Logitech will hold a financial results teleconference to discuss the
results for Q3 FY 2015 on Jan. 22, 2015 at 8:30 a.m. Eastern Standard
Time and 14:30 Central European Time. A live webcast of the call will be
available on the Logitech corporate website at http://ir.logitech.com.

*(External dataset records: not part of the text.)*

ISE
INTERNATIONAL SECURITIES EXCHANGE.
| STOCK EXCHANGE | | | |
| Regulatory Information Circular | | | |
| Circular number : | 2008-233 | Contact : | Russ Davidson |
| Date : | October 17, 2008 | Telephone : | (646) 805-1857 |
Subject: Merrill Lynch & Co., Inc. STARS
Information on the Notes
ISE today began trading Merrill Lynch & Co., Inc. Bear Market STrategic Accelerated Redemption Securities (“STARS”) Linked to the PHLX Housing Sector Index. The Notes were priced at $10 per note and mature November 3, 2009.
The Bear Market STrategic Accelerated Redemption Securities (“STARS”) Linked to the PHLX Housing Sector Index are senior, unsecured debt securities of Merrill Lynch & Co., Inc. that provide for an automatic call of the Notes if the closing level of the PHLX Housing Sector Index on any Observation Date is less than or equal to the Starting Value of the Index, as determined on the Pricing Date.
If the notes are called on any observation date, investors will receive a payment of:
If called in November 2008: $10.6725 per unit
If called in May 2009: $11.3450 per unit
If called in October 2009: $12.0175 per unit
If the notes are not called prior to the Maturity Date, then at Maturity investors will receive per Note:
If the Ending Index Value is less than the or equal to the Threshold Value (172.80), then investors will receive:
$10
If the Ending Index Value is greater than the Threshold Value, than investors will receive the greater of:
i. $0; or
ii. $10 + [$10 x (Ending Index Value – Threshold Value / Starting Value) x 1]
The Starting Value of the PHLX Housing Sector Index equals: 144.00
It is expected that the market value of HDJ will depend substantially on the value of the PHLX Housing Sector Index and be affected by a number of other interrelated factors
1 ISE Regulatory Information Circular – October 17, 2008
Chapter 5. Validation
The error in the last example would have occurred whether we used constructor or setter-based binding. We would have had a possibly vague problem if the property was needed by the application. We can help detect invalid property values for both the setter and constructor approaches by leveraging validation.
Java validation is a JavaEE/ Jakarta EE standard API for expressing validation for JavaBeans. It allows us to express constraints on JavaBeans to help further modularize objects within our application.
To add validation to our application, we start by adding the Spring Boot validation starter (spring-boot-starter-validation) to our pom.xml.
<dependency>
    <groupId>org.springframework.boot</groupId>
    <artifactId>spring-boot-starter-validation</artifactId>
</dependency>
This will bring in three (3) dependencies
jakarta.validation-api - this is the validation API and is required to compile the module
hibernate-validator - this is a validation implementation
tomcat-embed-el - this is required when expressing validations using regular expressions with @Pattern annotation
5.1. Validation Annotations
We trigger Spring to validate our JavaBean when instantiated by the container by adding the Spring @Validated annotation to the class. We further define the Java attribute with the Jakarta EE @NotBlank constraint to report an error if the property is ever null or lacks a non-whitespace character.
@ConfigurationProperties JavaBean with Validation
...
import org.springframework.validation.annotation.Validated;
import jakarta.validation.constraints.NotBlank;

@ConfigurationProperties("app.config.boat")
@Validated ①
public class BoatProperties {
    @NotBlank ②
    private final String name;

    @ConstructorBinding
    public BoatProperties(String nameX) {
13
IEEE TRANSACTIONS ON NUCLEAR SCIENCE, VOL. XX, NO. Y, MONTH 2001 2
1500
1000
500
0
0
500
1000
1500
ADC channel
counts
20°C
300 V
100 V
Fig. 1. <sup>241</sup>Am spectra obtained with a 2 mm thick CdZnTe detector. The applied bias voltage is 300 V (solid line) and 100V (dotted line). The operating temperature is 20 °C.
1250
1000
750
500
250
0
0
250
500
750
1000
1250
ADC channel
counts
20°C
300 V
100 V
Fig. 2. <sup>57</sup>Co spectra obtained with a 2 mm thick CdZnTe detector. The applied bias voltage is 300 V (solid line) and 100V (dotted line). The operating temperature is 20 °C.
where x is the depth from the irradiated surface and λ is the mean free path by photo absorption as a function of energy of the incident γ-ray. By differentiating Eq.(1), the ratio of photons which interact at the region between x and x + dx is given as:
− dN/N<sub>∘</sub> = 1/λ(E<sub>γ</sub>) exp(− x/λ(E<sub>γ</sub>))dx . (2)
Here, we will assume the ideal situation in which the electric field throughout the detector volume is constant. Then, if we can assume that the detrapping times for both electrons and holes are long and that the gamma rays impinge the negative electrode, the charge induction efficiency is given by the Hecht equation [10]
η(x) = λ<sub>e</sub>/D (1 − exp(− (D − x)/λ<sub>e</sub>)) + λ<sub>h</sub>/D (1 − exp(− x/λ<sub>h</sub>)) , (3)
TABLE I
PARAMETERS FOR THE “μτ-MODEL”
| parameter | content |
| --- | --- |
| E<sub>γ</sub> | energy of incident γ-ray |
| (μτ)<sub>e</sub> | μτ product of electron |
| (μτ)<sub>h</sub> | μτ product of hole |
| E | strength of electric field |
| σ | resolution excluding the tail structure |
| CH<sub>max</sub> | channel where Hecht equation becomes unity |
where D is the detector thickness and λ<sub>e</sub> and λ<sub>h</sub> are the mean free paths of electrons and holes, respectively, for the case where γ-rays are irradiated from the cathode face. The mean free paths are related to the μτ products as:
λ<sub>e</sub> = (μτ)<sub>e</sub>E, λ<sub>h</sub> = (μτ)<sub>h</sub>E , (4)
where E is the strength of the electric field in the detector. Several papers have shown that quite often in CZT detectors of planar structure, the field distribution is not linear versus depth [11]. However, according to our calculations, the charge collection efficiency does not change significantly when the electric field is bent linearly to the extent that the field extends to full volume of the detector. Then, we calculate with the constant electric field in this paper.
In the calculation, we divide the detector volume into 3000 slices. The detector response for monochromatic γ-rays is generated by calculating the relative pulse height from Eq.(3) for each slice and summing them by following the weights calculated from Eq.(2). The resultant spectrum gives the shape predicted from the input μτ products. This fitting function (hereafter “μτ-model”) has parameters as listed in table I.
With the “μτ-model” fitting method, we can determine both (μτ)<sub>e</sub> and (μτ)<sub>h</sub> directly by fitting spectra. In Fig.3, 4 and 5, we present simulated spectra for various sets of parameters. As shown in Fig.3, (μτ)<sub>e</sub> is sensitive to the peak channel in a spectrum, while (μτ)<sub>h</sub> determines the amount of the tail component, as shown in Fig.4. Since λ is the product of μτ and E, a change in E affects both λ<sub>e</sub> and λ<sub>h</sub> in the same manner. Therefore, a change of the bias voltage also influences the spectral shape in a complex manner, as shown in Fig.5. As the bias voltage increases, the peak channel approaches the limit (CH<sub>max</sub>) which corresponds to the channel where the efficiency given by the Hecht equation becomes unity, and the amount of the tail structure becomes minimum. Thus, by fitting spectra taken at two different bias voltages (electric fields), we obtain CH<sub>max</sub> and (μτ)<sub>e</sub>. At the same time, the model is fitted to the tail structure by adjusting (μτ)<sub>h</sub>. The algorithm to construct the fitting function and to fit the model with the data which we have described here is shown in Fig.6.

Use of Non-GAAP Financial Information
To facilitate comparisons to Logitech’s historical results, Logitech has
included non-GAAP adjusted measures, which exclude share-based
compensation expense, amortization of other intangible assets,
restructuring charges (credits), other restructuring-related charges,
investment impairment (recovery), benefit from (provision for) income
taxes, one-time special charges and other items detailed under
“Supplemental Financial Information” after the tables below. Logitech
also presents percentage sales growth in constant currency, a non-GAAP
measure, to show performance unaffected by fluctuations in foreign
currency exchange rates. Percentage sales growth in constant currency is
calculated by translating prior period sales in each local currency at
the current period’s average exchange rate for that currency and
comparing that to current period sales. Logitech believes this
information will help investors to evaluate its current period
performance and trends in its business. With respect to the Company’s
outlook for Fiscal Year 2015 non-GAAP operating income, most of these
excluded amounts pertain to events that have not yet occurred and are
not currently possible to estimate with a reasonable degree of accuracy.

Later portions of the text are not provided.